**Page extract:**
* BEGIN *

I can force the error each time i want. Its 100% reproducible on my environment
so i'll do the tests and send you smartctl -a output again.

> 
> * Both drives had 2 long tests run on them a few days ago ("Extended
> offline" tests).  Did you induce these manually?  If so, were these
> tests running at the time you witnessed AHCI timeout errors on ada0?
> Short, long, and selective surface scan tests are supposed to be
> non-intrusive, but given the nature of the tests sometimes they can
> stall the I/O subsystem.

I've ran the tests, but they were not running during timeout problems.
The only thing running on the disks was a newfs -J under a gjournal partiton.
For the rest, they're mostly idle.

> 
> If you do tests of this nature, you should write down the exact
> dates/times when you ran them (at least from now on).
> 
> If you didn't induce these, something must have, or possibly the drive
> itself did it (and if that's the case, convenient that it induces an
> entry in the self-test log!).

* END *

**Source material:**
* BEGIN *

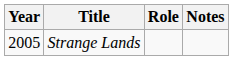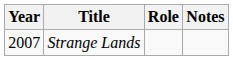Strange Lands | Year: 2005 -> 2007
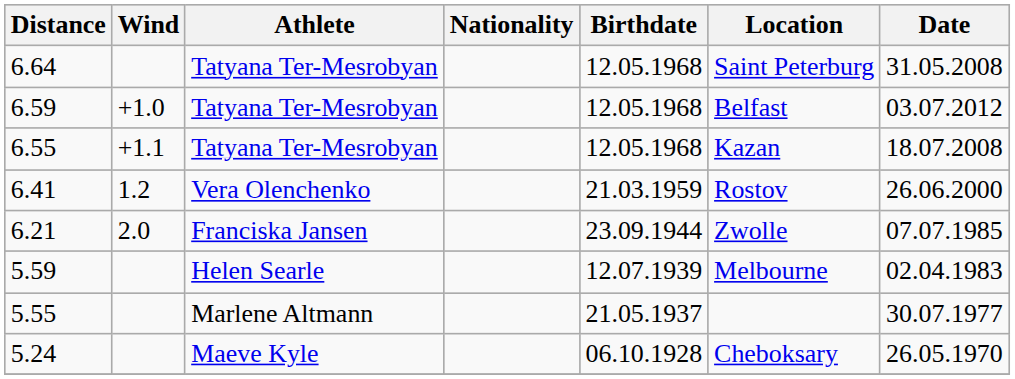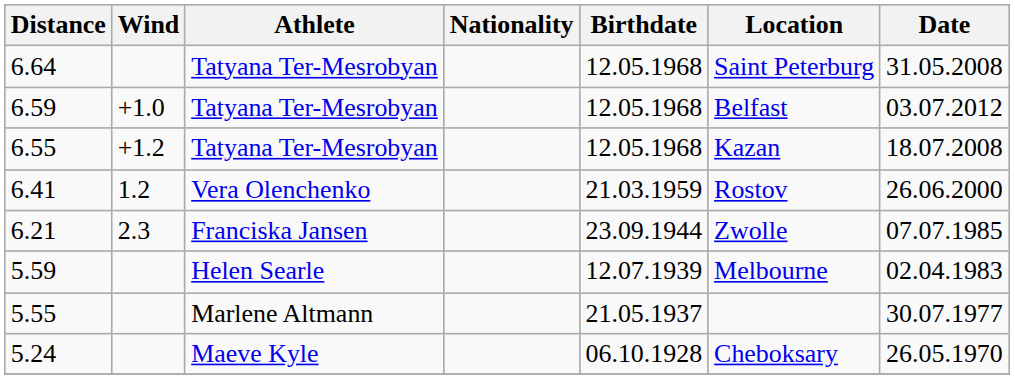6.55 | Wind: +1.1 -> +1.2
6.21 | Wind: 2.0 -> 2.3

* END *

**Required tasks:**
A. Repeat the part of the AHCI timeout thread that begins at the words "I can force" and stops after "the I/O subsystem.".
B. Can you pick up the AHCI timeout thread after its last line and carry it on?

**The replies:**
A.
I can force the error each time i want. Its 100% reproducible on my environment
so i'll do the tests and send you smartctl -a output again.

> 
> * Both drives had 2 long tests run on them a few days ago ("Extended
> offline" tests).  Did you induce these manually?  If so, were these
> tests running at the time you witnessed AHCI timeout errors on ada0?
> Short, long, and selective surface scan tests are supposed to be
> non-intrusive, but given the nature of the tests sometimes they can
> stall the I/O subsystem.

B.
> 
> I do have some familiarity with drives doing internal tests -- the best
> example are old IBM Deskstar drives executing ADM on their own,
> resulting in the drives spinning down and performing internal tests,
> which would subsequently be interrupted by ATA I/O, drive spins back up,
> etc. -- but took too long resulting in ATA timeouts on FreeBSD and
> Linux.  I mailed IBM about this back in 2000 and got confirmation of the
> feature (which was also on their SCSI drives but defaulted to off); the
> feature was mysteriously removed in future drive models and still
> remains gone today:
> 
> http://jdc.parodius.com/freebsd/ibm_email_aware_of_adm.txt
> 
> I'm not saying your drives do this.  I'm simply saying that if there is
> some form of automated test that runs on these drives which is
> transparent to the underlying ATA layer, then there is really nothing
> you can do about it, and timeouts are possible.  The IBM ADM issue was
> only discovered after reviewing technical specifications/documentation
> and compared to their SCSI drives.

That's of course possible, but as the problem is 100% reproducible with
AHCI driver and is not with ata driver, i guess this time is not drive's
fault. 

We've also tested replacement disks and cables during the previous days. I
guess the problem is in some bad interaction with AHCI driver.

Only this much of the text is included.